Ob Kirchweih, Kerb oder Kirmes, die Bezeichnungen des Kirchweihfestes sind vielfältig und regional unterschiedlich. Es ist das älteste und am weitesten verbreitete populäre dörfliche Fest und hat für das Dorfleben eine besondere Bedeutung. Seit dem Mittelalter ist es einjährliches Erinnerungsfest an die Weihe der Kirche, aber ist auch Gemeindefest (Erntefest) zum Ausgang des ländlichen Arbeitssommers. Ein Dorn im Auge waren den Pfarrern die regelmäßigen wüsten Ausschreitungen des geselligen Dorflebens. Schon Martin Luther forderte, gegen solch „säuisch Gefräß und unordentlich Leben“ einzuschreiten. Unter den derben Kerbbräuchen litten nicht nur die Feldarbeit, sondern auch die Gottesdienste. Die jungen Leute brächten unter „beständigem Sauffen“ ihr ganzes Geld durch. Ein Bericht des Darmstädter Oberamtmanns aus dem Jahre 1738 verweist vor allem auf den schädlichen Einfluss von Tanzveranstaltungen.

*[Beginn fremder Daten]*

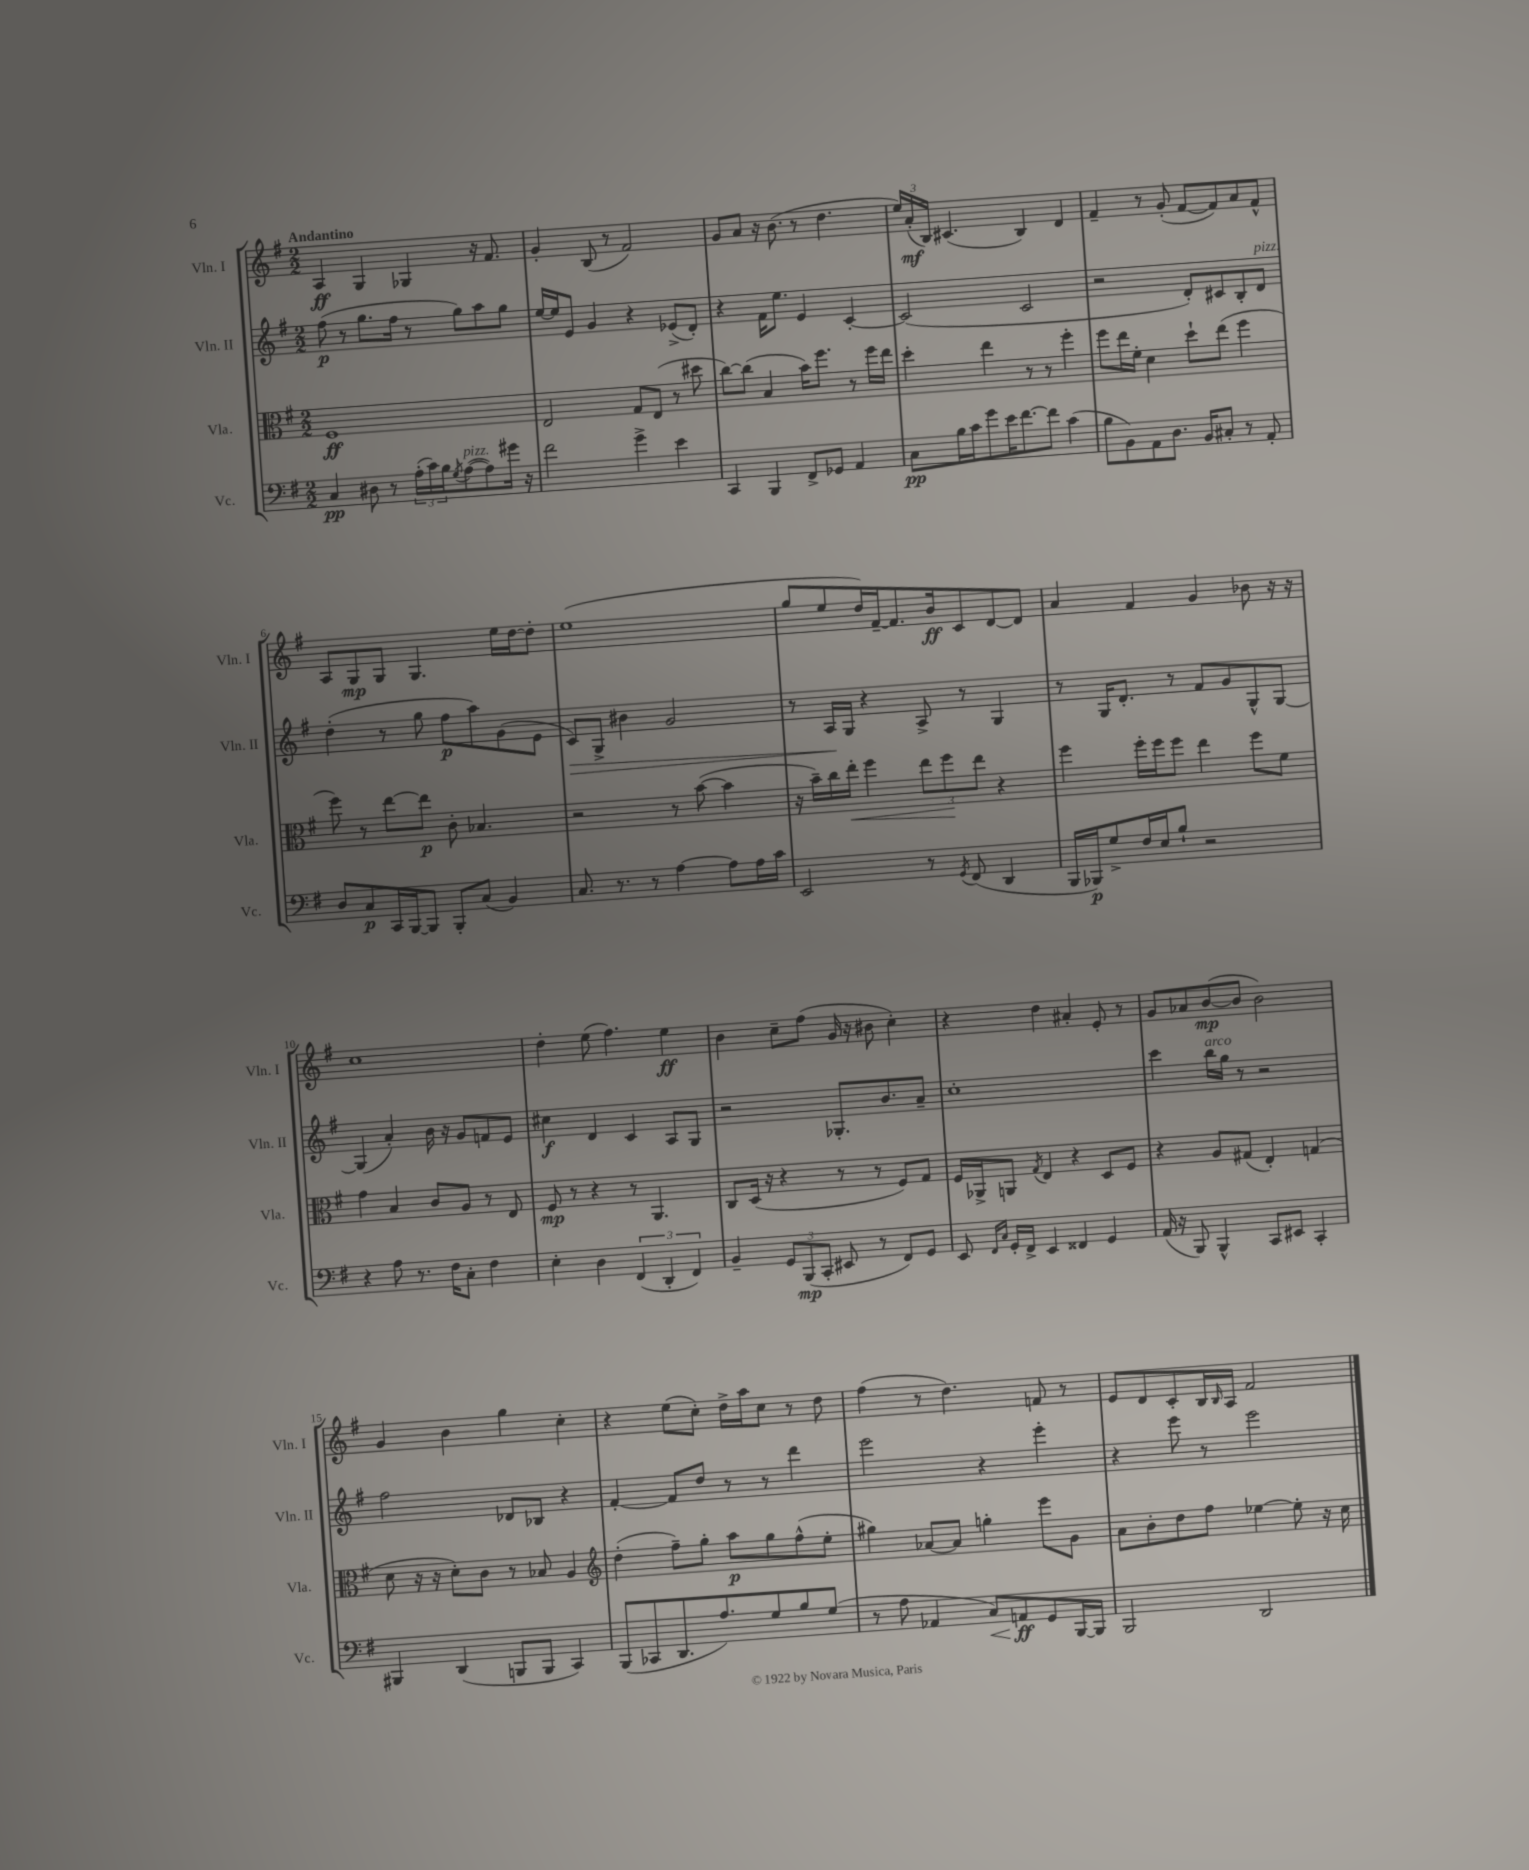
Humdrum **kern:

**kern	**kern	**kern	**kern
*staff4	*staff3	*staff2	*staff1
*clefF4	*clefC3	*clefG2	*clefG2
*k[f#]	*k[f#]	*k[f#]	*k[f#]
*M2/2	*M2/2	*M2/2	*M2/2
4C	1F#	(8ff#	4A
.	.	8r	.
8D#	.	8.gg	4G
8r	.	.	.
.	.	16ff#	.
(24A'	.	8r	4G-
24c)	.	.	.
24B	.	.	.
8qG	.	.	.
([8A	.	8gg)	.
8A])	.	8aa	16r
.	.	.	8.f#
16g#	.	8gg	.
16r	.	.	.
=	=	=	=
2f#	2E	[16ee	4g'
.	.	16ee]	.
.	.	8e	.
.	.	4g	(8B
.	.	.	8r
4g^	8G	4r	2f#)
.	(8E	.	.
4e	8r	(8e-^	.
.	8dd#	8d')	.
=	=	=	=
4CC	[8cc)	4r	8g
.	(8cc]	.	8a
4BBB	4B	16f#	16r
.	.	8.ee	(8.b
8FF#^	16b)	4e	8r
.	8.ff#	.	.
8GG-	.	.	4.dd
4AA	8r	[4c'	.
.	16ff#	.	.
.	16ee	.	.
=	=	=	=
8C	4dd'	(2c]	24ee)
.	.	.	(24a'
.	.	.	24B)
16B	.	.	(4.c#
16c	.	.	.
8g	4ee	.	.
16e	.	.	.
[8.f#	.	.	.
.	8r	2c	4B)
8f#]	8r	.	.
(4c	4ff#'	.	4d
=	=	=	=
8B	8ff#	2r	4f#~
8BB)	16ee	.	.
.	16f#'	.	.
8AA	4d	.	8r
8.D	.	.	(8g'
.	8dd`	8d')	[8f#
16BB	.	.	.
8C#'	(8ee	8c#	8f#])
8r	4ff#	8B'	8a
8AA'	.	8d	8f#^^
=	=	=	=
8D	8ff#)	(4dd'	8A
8C	8r	.	8G
16CC	[8ee	8r	8G
[16BBB	.	.	.
8BBB]	8ee]	8gg	4.G
8BBB'	8c'	8ff#	.
(8C	4.B-	8aa)	.
4BB)	.	(8g	16ee
.	.	.	[16dd
.	.	8e	8dd']
=	=	=	=
8.C	2r	8c)	(1ee
.	.	8G^	.
8.r	.	.	.
.	.	4b#	.
8r	.	.	.
[4A	8r	2g	.
.	([8b	.	.
8A]	4b]	.	.
16A	.	.	.
16c	.	.	.
=	=	=	=
2EE	16r	8r	8gg
.	16b~)	.	.
.	16cc	16A	8ee
.	16ee'	16G	.
.	4ff#	4r	16dd)
.	.	.	[16f#~
.	.	.	8.f#]
8r	12ee	8A^	.
.	.	.	16b
.	12ff#	.	.
8qGG	.	.	.
(8FF#	.	8r	8c
.	12ee	.	.
4DD	4r	4G	[8d
.	.	.	8d]
=	=	=	=
16BBB	4ff#	8r	4a
16BBB-)	.	.	.
8G^	.	16G	.
.	.	8.d'	.
16F#	16ff#'	.	4f#
16E	16ff#	.	.
8B`	8ff#	8r	.
2r	4ee	8f#	4g
.	.	8g	.
.	8ff#	8G^^	8b-
.	8f#	[8G	16r
.	.	.	16r
=	=	=	=
4r	4g	(4G]	1cc
8A	4B	4a')	.
8.r	.	.	.
.	8c	16b	.
16F#	.	16r	.
8C'	8A	8g	.
4F#	8r	8f	.
.	8E	8e	.
=	=	=	=
4E'	8F#	4cc#	4dd'
.	8r	.	.
4D	4r	4d	(8ee
.	.	.	4.ff#)
(6FF#	8r	4c	.
.	4.AA	.	.
6DD'	.	.	.
.	.	8A	4ee
6FF#)	.	.	.
.	.	8G	.
=	=	=	=
4BB~	8C	2r	4b
.	(16D	.	.
.	16r	.	.
12GG	4r	.	8cc~
(12BBB	.	.	.
.	.	.	(8ff#
12CC'	.	.	.
8EE#	8r	8.G-'	16g
.	.	.	16r
8r	8r	.	8b#
.	.	8.b	.
8FF#)	8F#)	.	4cc')
8GG	8G	8a~	.
=	=	=	=
8EE	16F#	1cc'	4r
.	16AA-^	.	.
16qqFF#	.	.	.
16qqC	.	.	.
16GG'	8AA	.	.
16FF#^	.	.	.
.	8qG	.	.
4EE	4E	.	4dd
4FF##	4r	.	4a#'
4GG	8D	.	8e'
.	8F#	.	8r
=	=	=	=
(16AA	4r	4ccc	8g
16r	.	.	.
8BBB)	.	.	8a-
4BBB^^	8A	16bb	([8b
.	.	16gg	.
.	(8G#	8r	8b]
8CC	4E')	2r	2b)
8EE#	.	.	.
4CC'	(4G	.	.
=	=	=	=
4BBB#	8d	2ff#	4g
.	16r	.	.
.	16r	.	.
(4DD	8d')	.	4b
.	8c	.	.
8BBB	8r	8d-	4gg
8BBB	8B-	8B-	.
4CC)	4A	4r	4cc'
=	=	=	=
*	*clefG2	*	*
(8BBB	(4dd'	[4f#'	4r
8CC-	.	.	.
8.DD	8ff#~)	8f#]	(8ee
.	8gg'	8dd	8cc')
8.A)	.	.	.
.	8aa	8r	16dd^
.	.	.	16aa
8G	8gg	8r	8cc
8B	(8ff#^^	4ddd	8r
(8G	8ee'	.	8dd
=	=	=	=
8r	4gg#)	2eee	(4ff#
8A	.	.	.
4AA-	[8a-	.	8r
.	8a-]	.	4.dd)
8C)	4gg'	4r	.
8AA	.	.	.
8GG	8eee	4eee'	8f
[16BBB	8g	.	8r
16BBB]	.	.	.
=	=	=	=
2BBB	8a	4r	8e
.	8b'	.	8d
.	8dd	8eee	8c'
.	8ff#	8r	16B
.	.	.	16qqB
.	.	.	16A
2DD	[4ee-	2eee	2f#
.	8ee-']	.	.
.	16r	.	.
.	16cc	.	.
==	==	==	==
*-	*-	*-	*-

Gesellige Feste waren schon immer ein attraktiver Anziehungspunkt. Und die Bevölkerung nahm die Feste der Nachbargemeinden, wie sie fielen. In den Augen der Obrigkeit nahmen die Anzahl der Vergnügungsveranstaltungen und der damit verbundene Alkoholkonsum sukzessive überhand.

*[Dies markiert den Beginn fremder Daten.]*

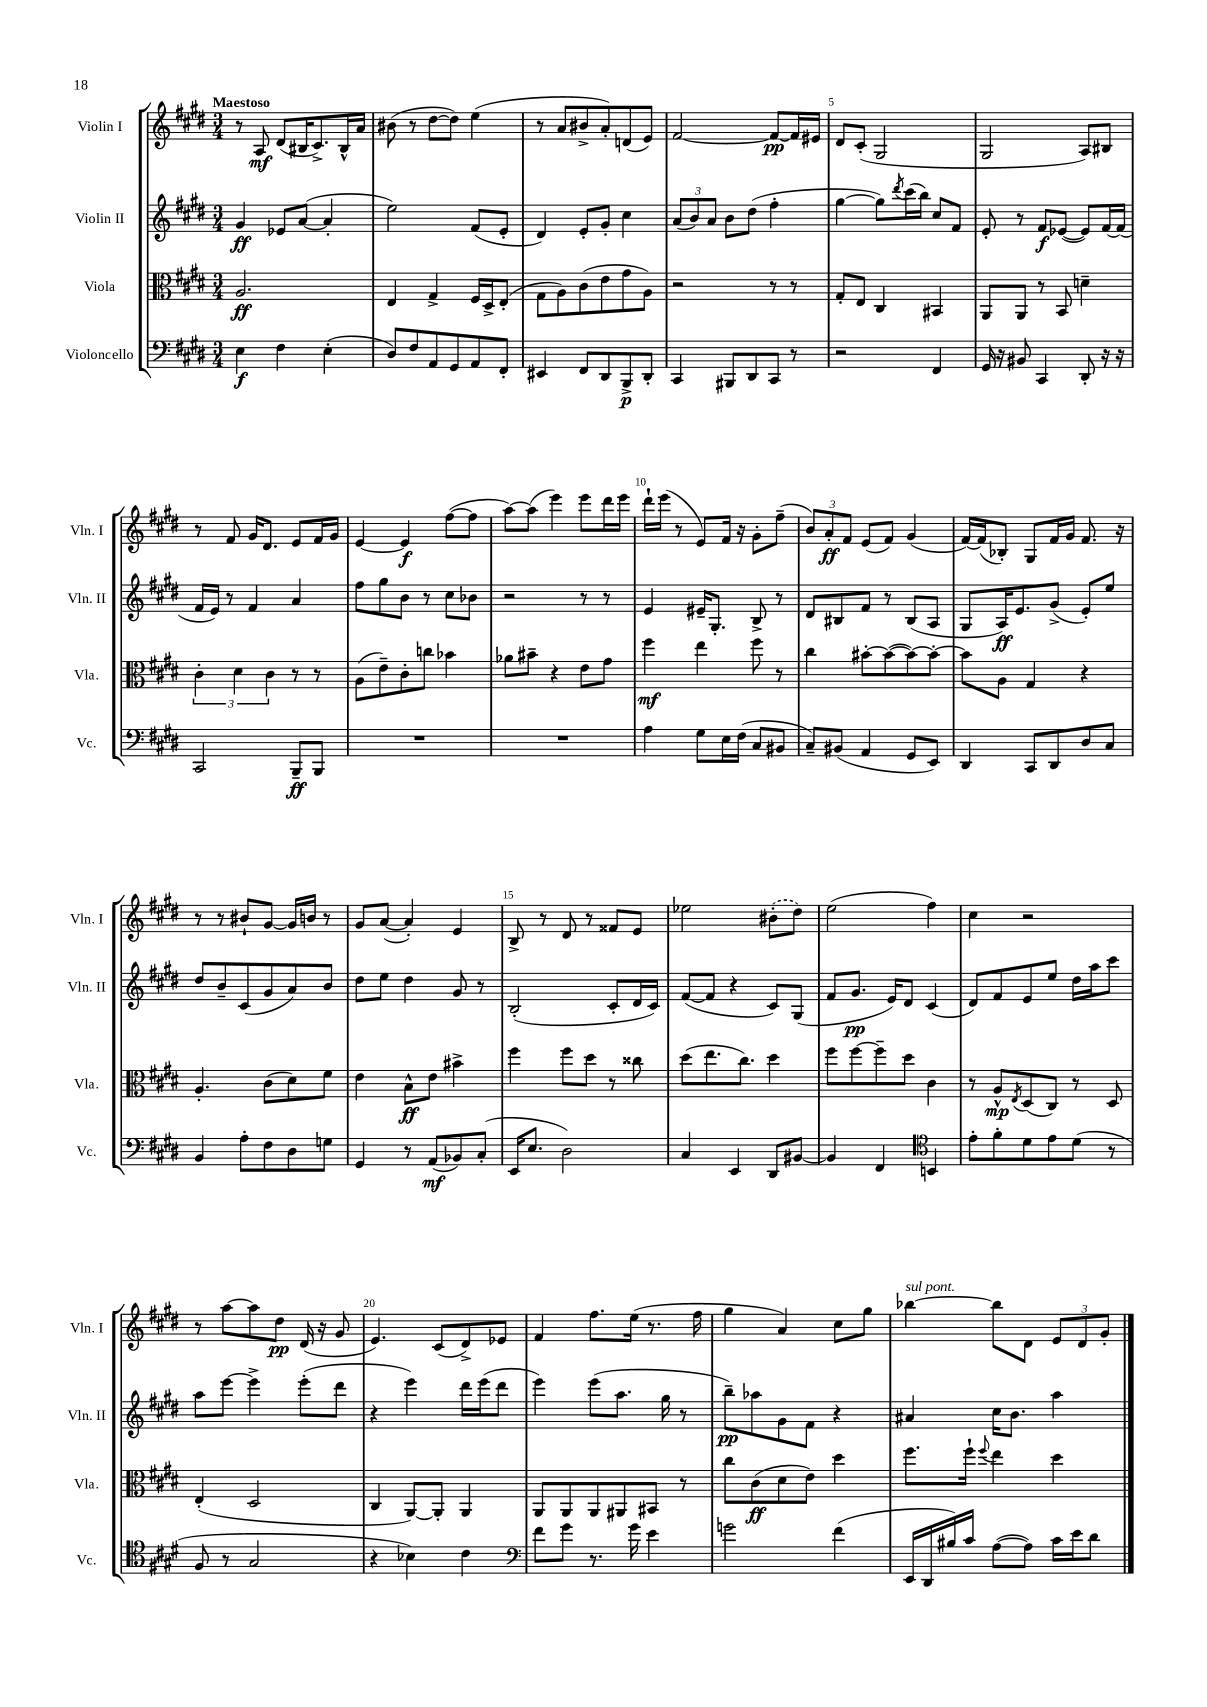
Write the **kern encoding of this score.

**kern	**kern	**kern	**kern
*staff4	*staff3	*staff2	*staff1
*clefF4	*clefC3	*clefG2	*clefG2
*k[f#c#g#d#]	*k[f#c#g#d#]	*k[f#c#g#d#]	*k[f#c#g#d#]
*M3/4	*M3/4	*M3/4	*M3/4
4E\	2.A/	4g#/	8r
.	.	.	8A/
4F#\	.	8e-/L	(8d#/L
.	.	([8a/J	16B#/K
.	.	.	8.c#^/)
(4E'\	.	4a'/]	.
.	.	.	16B#^^/L
.	.	.	16a/JJ
=	=	=	=
8D#/L)	4E/	2ee\)	(8b#\
8F#/	.	.	8r
8AA/	4G#^/	.	[8dd#\L
8GG#/	.	.	8dd#\]J)
8AA/	16F#/LL	(8f#/L	(4ee\
.	16D#^/J	.	.
8FF#'/J	(8E'/J	8e'/J	.
=	=	=	=
4EE#/	8G#\L	4d#/)	8r
.	8A\)	.	8a/L
8FF#/L	(8c#\	8e'/L	8b#^/
8DD#/	8e\	8g#'/J	8a'/)
8BBB^/	8g#\	4cc#\	(8d/
8DD#'/J	8A\J)	.	8e/J)
=	=	=	=
4CC#/	2r	(12a/L	[2f#/
.	.	12b/)	.
.	.	12a/J	.
8BBB#/L	.	8b\L	.
8DD#/	.	(8dd#\J	.
8CC#/J	8r	4ff#'\	8f#/_L
8r	8r	.	16f#/]L
.	.	.	16e#/JJ
=	=	=	=
2r	8G#'/L	[4gg#\	8d#/L
.	8E/J	.	(8c#'/J
.	4C#/	8gg#\]L)	2G#/
.	.	8qddd#/	.
.	.	(16ccc#\L	.
.	.	16bb\JJ)	.
4FF#/	4BB#/	8cc#/L	.
.	.	8f#/J	.
=	=	=	=
16GG#/	8AA/L	8e'/	2G#/
16r	.	.	.
8BB#/	8AA/J	8r	.
4CC#/	8r	8f#/L	.
.	8BB/	([8e-/J	.
8DD#'/	4d~\	8e-/]L)	8A/L)
16r	.	[16f#/L	8B#/J
16r	.	(16f#/]JJ	.
=	=	=	=
2CC#/	6c#'\	16f#/LL	8r
.	.	16e/JJ)	.
.	.	8r	8f#/
.	6d#\	.	.
.	.	4f#/	16g#/LK
.	.	.	8.d#/J
.	6c#\	.	.
8BBB~/L	8r	4a/	8e/L
8BBB/J	8r	.	16f#/L
.	.	.	16g#/JJ
=	=	=	=
2.r	(8A\L	8ff#\L	[4e/
.	8e~\)	8gg#\	.
.	8c#'\	8b\J	4e/]
.	8cc\J	8r	.
.	4b-\	8cc#\L	([8ff#\L
.	.	8b-\J	8ff#\]J
=	=	=	=
2.r	8a-\L	2r	[8aa\L)
.	8b#~\J	.	(8aa\]J
.	4r	.	4eee\)
.	8e\L	8r	8eee\L
.	8g#\J	8r	16ddd#\L
.	.	.	16eee\JJ
=	=	=	=
4A\	4ff#\	4e/	16ddd#`\LL
.	.	.	(16eee\JJ
.	.	.	8r
8G#\L	4ee\	16e#~/LK	8e/L)
.	.	8.G#'/J	.
16E\L	.	.	16f#/Jk
(16F#\JJ	.	.	16r
8C#/L	8ff#\	8B^/	8g#'\L
8BB#/J	8r	8r	(8ff#~\J
=	=	=	=
8C#~/L)	4cc#\	8d#/L	12b/L)
.	.	.	12a'/
(8BB#/J	.	8B#/	.
.	.	.	12f#/J
4AA/	[8b#'\L	8f#/J	(8e/L
.	(8b#\_	8r	8f#/J)
8GG#/L	8b#\_)	(8B#/L	(4g#/
8EE/J)	8b#'\_J	8A/J	.
=	=	=	=
4DD#/	8b#\]L	8G#/L	[16f#/LL)
.	.	.	(16f#/]J
.	8A\J	16A/K)	8B-'/J)
.	.	8.e/	.
8CC#/L	4G#/	.	8G#/L
8DD#/	.	(8g#^/J	16f#/L
.	.	.	16g#/JJ
8D#/	4r	8e'/L)	8.f#/
8C#/J	.	8ee/J	.
.	.	.	16r
=	=	=	=
4BB/	4.A'/	8dd#/L	8r
.	.	8b~/	8r
8A'\L	.	(8c#/	8b#`/L
8F#\	(8c#\L	8g#/	[8g#/J
8D#\	8d#\)	8a/)	16g#/]LL
.	.	.	16b/JJ
8G\J	8f#\J	8b/J	8r
=	=	=	=
4GG#/	4e\	8dd#\L	8g#/L
.	.	8ee\J	([8a/J
8r	8B^^\L	4dd#\	4a'/])
(8AA/L	8e\J	.	.
8BB-/)	4b#^\	8g#/	4e/
(8C#'/J	.	8r	.
=	=	=	=
16EE/LK	4ff#\	(2B'/	8B^/
8.E/J	.	.	.
.	.	.	8r
2D#\)	8ff#\L	.	8d#/
.	8dd#\J	.	8r
.	8r	8c#'/L	8f##/L
.	8cc##\	16d#/L	8e/J
.	.	16c#/JJ)	.
=	=	=	=
4C#/	(8dd#\L	([8f#/L	2ee-\
.	8.ee\	8f#/]J	.
4EE/	.	4r	.
.	8.cc#\J)	.	.
8DD#/L	4dd#\	8c#/L)	(8b#'\L
[8BB#/J	.	(8G#/J	8dd#\J)
=	=	=	=
4BB#/]	8ff#\L	8f#/L	(2ee\
.	[8ff#\	8.g#/J	.
4FF#/	8ff#~\]	.	.
.	.	16e/LK)	.
.	8dd#\J	8d#/J	.
*clefC4	*	*	*
4BB/	4c#\	(4c#/	4ff#\)
=	=	=	=
8e'\L	8r	8d#/L)	4cc#\
8f#'\	8A^^/L	8f#/	.
.	8qE/	.	.
8d#\	(8D#/	8e/	2r
8e\	8C#/J)	8ee/J	.
(8d#\J	8r	16dd#\LL	.
.	.	16aa\J	.
8r	8D#/	8ccc#\J	.
=	=	=	=
8F#/	(4E'/	8aa\L	8r
8r	.	[8eee\J	[8aa\L
2G#/	2D#/	4eee^\]	8aa\]
.	.	.	8dd#\J
.	.	(8eee'\L	(16d#/
.	.	.	16r
.	.	8ddd#\J	8g#/
=	=	=	=
4r	4C#/	4r	4.e/)
4B-\)	[8AA/L)	4eee\)	.
.	8AA'/]J	.	(8c#/L
4c#\	4AA/	16ddd#\LL	8d#^/)
.	.	(16eee\J	.
.	.	8ddd#\J	8e-/J
=	=	=	=
*clefF4	*	*	*
8f#\L	8AA/L	4eee\)	4f#/
8g#\J	8AA/	.	.
8.r	8AA/	(8eee\L	8.ff#\L
.	8AA#/	8.aa\J	.
16g#\	.	.	(16ee\Jk
4e\	8BB#/J	.	8.r
.	.	16gg#\	.
.	8r	8r	.
.	.	.	16ff#\
=	=	=	=
2g\	8cc#\L	8bb~\L)	4gg#\
.	(8c#\	8aa-\	.
.	8d#\	8g#\	4a/)
.	8e\J)	8f#\J	.
(4f#\	4dd#\	4r	8cc#\L
.	.	.	8gg#\J
=	=	=	=
16EE/LL	8.ff#\L	4a#/	[4bb-\
16DD#/	.	.	.
16B#/)	.	.	.
16c#/JJ	16ff#`\Jk	.	.
.	8qqff#/	.	.
([8A\L	4ee\	16cc#\LK	8bb-\]L
.	.	8.b\J	.
8A\]J)	.	.	8d#\J
16c#\LL	4dd#\	4aa\	12e/L
16e\J	.	.	.
.	.	.	12d#/
8d#\J	.	.	.
.	.	.	12g#'/J
==	==	==	==
*-	*-	*-	*-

Auch in den Dörfern in Darmstadts Umgebung war die Kerb schon immer das wichtigste Jahresfest. In Darmstadt selbst ist keine Kerb überliefert. Die Tradition als Entefest bestimmt mittlerweile fast überall den Termin im Herbst. Dann war – zumindest in früheren Zeiten – die Ernte eingebracht, und die Steuern waren abgerechnet.



Jeder Darmstädter Stadtteil, der heute mit einer Kerb aufwartet, hat seine eigene Geschichte, die teils bis ins Mittelalter zurückgeht. Das gilt auch für die Entwicklung der Kerb. Ereignisse vor Ort – wie die Weihe einer neuen Kirche – sorgen im Laufe der Zeit immer wieder für Terminverschiebungen. In der Inflationszeit nach dem Ersten Weltkrieg lag das Kerbleben zumeist brach, in der NS-Zeit auch, nahm aber nach dem Zweiten Weltkrieg wieder volle Fahrt auf. Früh dran waren die Bessunger, die schon 1949 ihre erste Nachkriegskerb feierten. Mit Prunk und Gaudi und einem großen Eröffnungsumzug begrüßten zwei Jahre später die »Watzeverdler« den Beginn einer neuen Zeit. Mit der Wiedereinweihung der kriegszerstörten Martinskirche war 1951 die Martinskerb wieder da. Die Eberstädter ließen sich etwas mehr Zeit. Eine »richtige« Kerb mit Umzug, »Kerwebaum« und »Kerwerede« gibt es erst wieder seit 1972. Die Vereinsgemeinschaft Heimstättenvereine rief erst 1980 die gemeinsame Heimstättenkerb (Siedlerkerb) wieder ins Leben.



Tradition wird groß geschrieben, typisches Brauchtum ist bis heute erhalten. Aber der jeweilige Zeitgeist nimmt auch Einfluss auf das Kerbgeschehen und bringt Veränderungen. So finden wir fast überall zwar den typischen »Kerwebaum« mit den farbigen Bändern, die»Kerweborsche« oder den »Kerwevadder« – die Bessunger haben seit 2016 eine männliche »Kerwemudder«! Aber auch Neues wird aufgenommen. Grenzgänge sind mittlerweile fast überall üblich, Wixhausen veranstaltet in diesem Jahr schon den 32. Wixhäuser Kerblauf.



Machen Sie sich fit für den Kerb-Marathon – in jeder Hinsicht. Und denken Sie daran: Wenn Sie im Getümmel ein Schlachtruf erreicht, schreien Sie zurück – mindestens genauso laut und unartikuliert. Verstehen muss Sie keiner.